**YOUR GOAL**
Recast as a Markdown table with the columns Row and Text, numbering each line and omitting blank lines, the lines beginning with the line containing "Around what value" and continuing through the line containing "Is the value of 0_4".

**RECORDS SUPPLIED**
Segment Open

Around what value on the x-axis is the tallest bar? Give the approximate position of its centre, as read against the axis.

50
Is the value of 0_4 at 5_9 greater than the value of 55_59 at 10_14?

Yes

Segment Closed
Segment Open

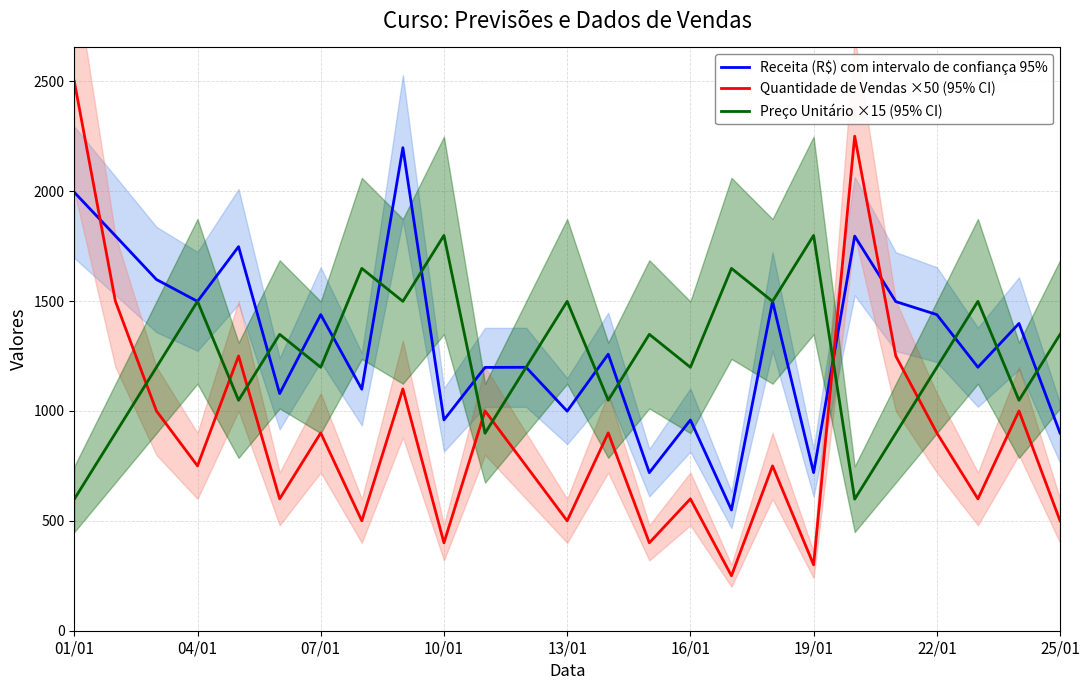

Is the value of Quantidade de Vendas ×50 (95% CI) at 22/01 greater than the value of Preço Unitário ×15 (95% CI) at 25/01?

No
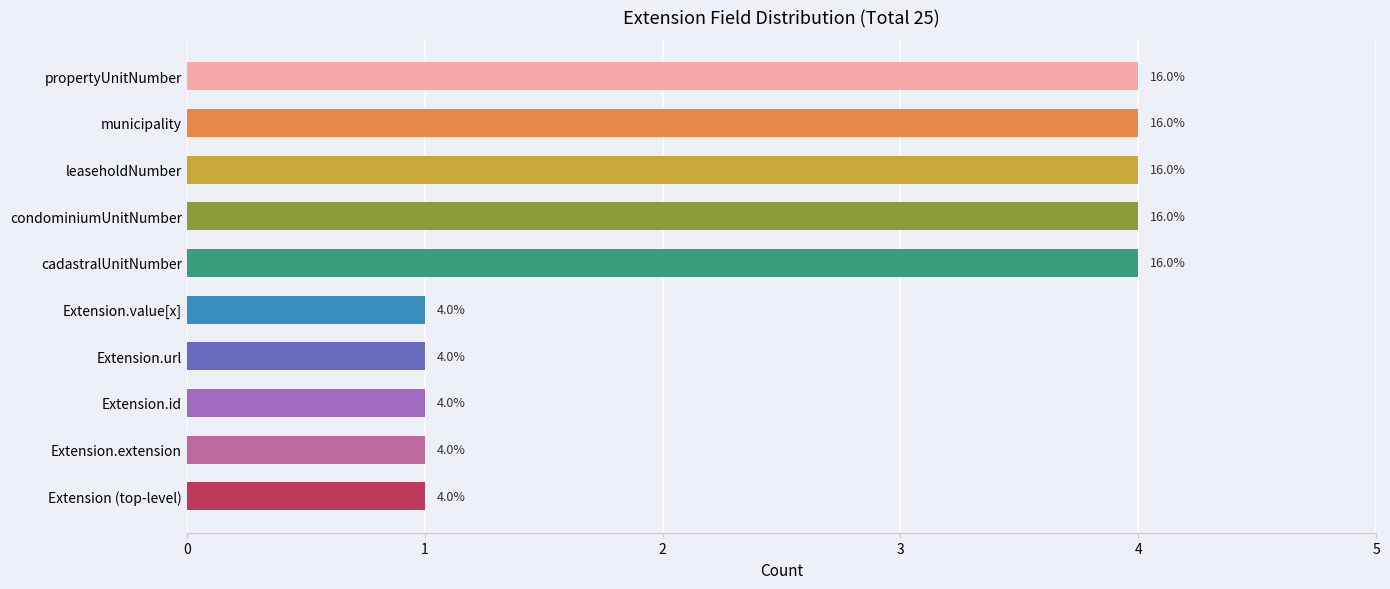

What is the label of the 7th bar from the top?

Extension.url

Segment Closed

**RESPONSE BOX**
| Row | Text |
|---|---|
| 1 | Around what value on the x-axis is the tallest bar? Give the approximate position of its centre, as read against the axis. |
| 2 | 50 |
| 3 | Is the value of 0_4 at 5_9 greater than the value of 55_59 at 10_14? |